Moved accordingly, and, on Question, Motion agreed to.

[The Sitting was suspended from 1.46 to 6 p.m.]

Hunting Bill

A message was brought from the Commons, That they insist on their disagreement with your Lordships in the amendments on which your Lordships insisted, and disagree to the amendments made by your

18 Nov 2004 : Column 1645

Lordships in lieu of Lords amendments disagreed to but have made an amendment in lieu to which they desire the agreement of your Lordships.

The Parliamentary Under-Secretary of State, Department for Environment, Food and Rural Affairs (Lord Whitty): My Lords, I beg to move that the Commons amendments be considered forthwith.

Moved, That the Commons amendments be considered forthwith.—(Lord Whitty.)

Lord Strathclyde: My Lords, perhaps before we proceed I can crave the indulgence of the House and record my extreme concern about today's procedures. Like many others in the House, I have been baffled how we are still pushing this matter to and fro between the Houses. This House has repeatedly made clear its support for the compromise of registered hunting; against that, the other place has insisted on a ban. There is a clear double insistence on the main issue in the Bill.

In such circumstances, a normal Bill would have been lost, although in this instance the Parliament Acts could have been used to force it into law. Now we have this proposition back before us again. This has been made possible by the Commons packaging all Lords' amendments together and altering only one. I am told that this could go on indefinitely until, no doubt, it is hoped that your Lordships will give up and the Government can get a hunting ban without the use of the Parliament Act. Such a system enables and rewards government inflexibility.
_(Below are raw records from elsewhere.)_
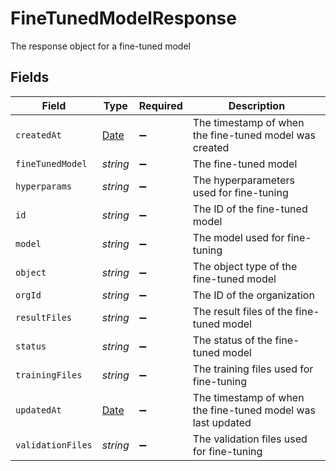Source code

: # FineTunedModelResponse

The response object for a fine-tuned model


## Fields

| Field                                                                                         | Type                                                                                          | Required                                                                                      | Description                                                                                   |
| --------------------------------------------------------------------------------------------- | --------------------------------------------------------------------------------------------- | --------------------------------------------------------------------------------------------- | --------------------------------------------------------------------------------------------- |
| `createdAt`                                                                                   | [Date](https://developer.mozilla.org/en-US/docs/Web/JavaScript/Reference/Global_Objects/Date) | :heavy_minus_sign:                                                                            | The timestamp of when the fine-tuned model was created                                        |
| `fineTunedModel`                                                                              | *string*                                                                                      | :heavy_minus_sign:                                                                            | The fine-tuned model                                                                          |
| `hyperparams`                                                                                 | *string*                                                                                      | :heavy_minus_sign:                                                                            | The hyperparameters used for fine-tuning                                                      |
| `id`                                                                                          | *string*                                                                                      | :heavy_minus_sign:                                                                            | The ID of the fine-tuned model                                                                |
| `model`                                                                                       | *string*                                                                                      | :heavy_minus_sign:                                                                            | The model used for fine-tuning                                                                |
| `object`                                                                                      | *string*                                                                                      | :heavy_minus_sign:                                                                            | The object type of the fine-tuned model                                                       |
| `orgId`                                                                                       | *string*                                                                                      | :heavy_minus_sign:                                                                            | The ID of the organization                                                                    |
| `resultFiles`                                                                                 | *string*                                                                                      | :heavy_minus_sign:                                                                            | The result files of the fine-tuned model                                                      |
| `status`                                                                                      | *string*                                                                                      | :heavy_minus_sign:                                                                            | The status of the fine-tuned model                                                            |
| `trainingFiles`                                                                               | *string*                                                                                      | :heavy_minus_sign:                                                                            | The training files used for fine-tuning                                                       |
| `updatedAt`                                                                                   | [Date](https://developer.mozilla.org/en-US/docs/Web/JavaScript/Reference/Global_Objects/Date) | :heavy_minus_sign:                                                                            | The timestamp of when the fine-tuned model was last updated                                   |
| `validationFiles`                                                                             | *string*                                                                                      | :heavy_minus_sign:                                                                            | The validation files used for fine-tuning                                                     |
This procedure was unprecedented until May when, by mistake, the Government lost their Planning and Compulsory Purchase Bill. In order to help bail them out we agreed, exceptionally, to accept this procedure on one amendment on that one Bill. I said at the time that,

    "this is an exceptional agreement . . . I know of no direct precedent for it. And, for the record, I must say firmly that it must form absolutely no precedent for the future".—[Official Report, 11/5/04; col. 153.]

The noble Baroness the Leader of the House said on the same occasion:

    "It is obviously undesirable that this situation should have arisen at all. I am sure that we all wish to ensure that it does not do so again".—[Official Report, 11/5/04; col. 152.]
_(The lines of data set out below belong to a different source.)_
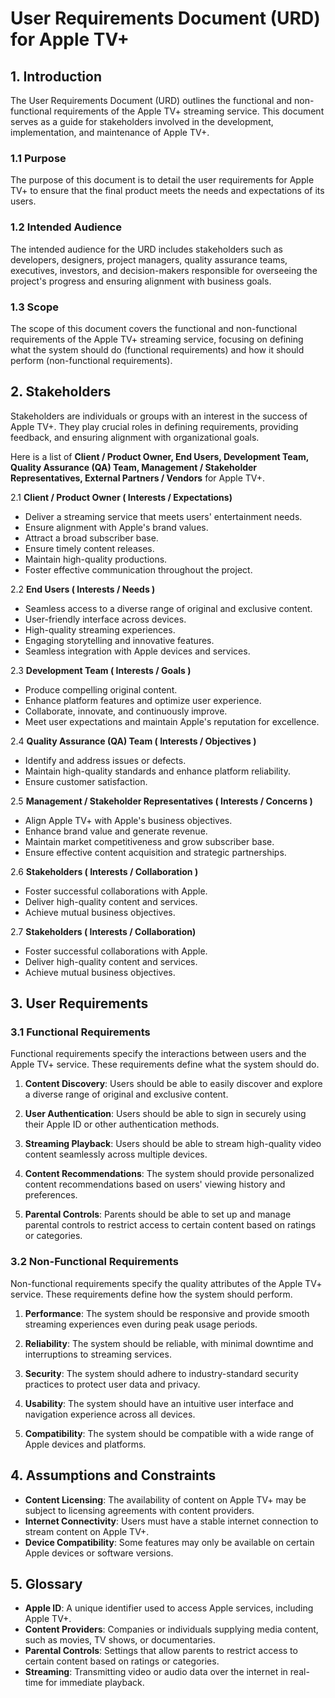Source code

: # User Requirements Document (URD) for Apple TV+

## 1. Introduction

The User Requirements Document (URD) outlines the functional and non-functional requirements of the Apple TV+ streaming service. This document serves as a guide for stakeholders involved in the development, implementation, and maintenance of Apple TV+.

### 1.1 Purpose

The purpose of this document is to detail the user requirements for Apple TV+ to ensure that the final product meets the needs and expectations of its users.

### 1.2 Intended Audience

The intended audience for the URD includes stakeholders such as developers, designers, project managers, quality assurance teams, executives, investors, and decision-makers responsible for overseeing the project's progress and ensuring alignment with business goals.

### 1.3 Scope

The scope of this document covers the functional and non-functional requirements of the Apple TV+ streaming service, focusing on defining what the system should do (functional requirements) and how it should perform (non-functional requirements).

## 2. Stakeholders

Stakeholders are individuals or groups with an interest in the success of Apple TV+. They play crucial roles in defining requirements, providing feedback, and ensuring alignment with organizational goals.

Here is a list of **Client / Product Owner, End Users, Development Team, Quality Assurance (QA) Team, Management / Stakeholder Representatives, External Partners / Vendors** for Apple TV+.
 
 2.1 **Client / Product Owner ( Interests / Expectations)**

- Deliver a streaming service that meets users' entertainment needs.
- Ensure alignment with Apple's brand values.
- Attract a broad subscriber base.
- Ensure timely content releases.
- Maintain high-quality productions.
- Foster effective communication throughout the project.
 
 2.2 **End Users ( Interests / Needs )**
 
- Seamless access to a diverse range of original and exclusive content.
- User-friendly interface across devices.
- High-quality streaming experiences.
- Engaging storytelling and innovative features.
- Seamless integration with Apple devices and services.
 
 2.3 **Development Team ( Interests / Goals )**
 
- Produce compelling original content.
- Enhance platform features and optimize user experience.
- Collaborate, innovate, and continuously improve.
- Meet user expectations and maintain Apple's reputation for excellence.
  
2.4 **Quality Assurance (QA) Team ( Interests / Objectives )**
 
- Identify and address issues or defects.
- Maintain high-quality standards and enhance platform reliability.
- Ensure customer satisfaction.
 
2.5 **Management / Stakeholder Representatives ( Interests / Concerns )**
 
- Align Apple TV+ with Apple's business objectives.
- Enhance brand value and generate revenue.
- Maintain market competitiveness and grow subscriber base.
- Ensure effective content acquisition and strategic partnerships.
 
2.6 **Stakeholders ( Interests / Collaboration )**
 
- Foster successful collaborations with Apple.
- Deliver high-quality content and services.
- Achieve mutual business objectives.
 
2.7 **Stakeholders ( Interests / Collaboration)**
 
- Foster successful collaborations with Apple.
- Deliver high-quality content and services.
- Achieve mutual business objectives.

## 3. User Requirements

### 3.1 Functional Requirements

Functional requirements specify the interactions between users and the Apple TV+ service. These requirements define what the system should do.

1. **Content Discovery**: Users should be able to easily discover and explore a diverse range of original and exclusive content.
   
2. **User Authentication**: Users should be able to sign in securely using their Apple ID or other authentication methods.
   
3. **Streaming Playback**: Users should be able to stream high-quality video content seamlessly across multiple devices.
   
4. **Content Recommendations**: The system should provide personalized content recommendations based on users' viewing history and preferences.
   
5. **Parental Controls**: Parents should be able to set up and manage parental controls to restrict access to certain content based on ratings or categories.

### 3.2 Non-Functional Requirements

Non-functional requirements specify the quality attributes of the Apple TV+ service. These requirements define how the system should perform.

1. **Performance**: The system should be responsive and provide smooth streaming experiences even during peak usage periods.
   
2. **Reliability**: The system should be reliable, with minimal downtime and interruptions to streaming services.
   
3. **Security**: The system should adhere to industry-standard security practices to protect user data and privacy.
   
4. **Usability**: The system should have an intuitive user interface and navigation experience across all devices.
   
5. **Compatibility**: The system should be compatible with a wide range of Apple devices and platforms.

## 4. Assumptions and Constraints

- **Content Licensing**: The availability of content on Apple TV+ may be subject to licensing agreements with content providers.
- **Internet Connectivity**: Users must have a stable internet connection to stream content on Apple TV+.
- **Device Compatibility**: Some features may only be available on certain Apple devices or software versions.

## 5. Glossary

- **Apple ID**: A unique identifier used to access Apple services, including Apple TV+.
- **Content Providers**: Companies or individuals supplying media content, such as movies, TV shows, or documentaries.
- **Parental Controls**: Settings that allow parents to restrict access to certain content based on ratings or categories.
- **Streaming**: Transmitting video or audio data over the internet in real-time for immediate playback.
It is extraordinary that we find ourselves in exactly the same position again.

The Leader of the House published a statement on 21 July reflecting discussions between the authorities of both Houses. It stated that,

    "the Clerk of the Parliaments will invite the Lords Procedure Committee to consider changes to the practice of the House, to allow more flexibility in dealing with Commons amendments which have been packaged".

The Procedure Committee has not considered this, neither has the House. This procedure is novel; it has never been debated by the House nor agreed by it. In the light of what has happened today I very much hope that the Procedure Committee will look at the matter urgently and make whatever recommendations are necessary to protect the power of this House.

18 Nov 2004 : Column 1646

However, under the provisional arrangements, I am advised that the procedure we are faced with is just in order. I ask the House to accept that—but this one more time only. Let me be blunt—and I am sure that I speak for many Peers on all sides of the House and on all sides of the argument—if this House maintains its position now, as I hope it will, and if the other House seeks to return the package yet again, we should at that stage decline to discuss it further if a Motion to do so is laid.

I hope that my speaking at this stage will not introduce a wide-ranging debate on the procedural question now. The Procedure Committee must consider the issue urgently and report to the House at the earliest possible opportunity.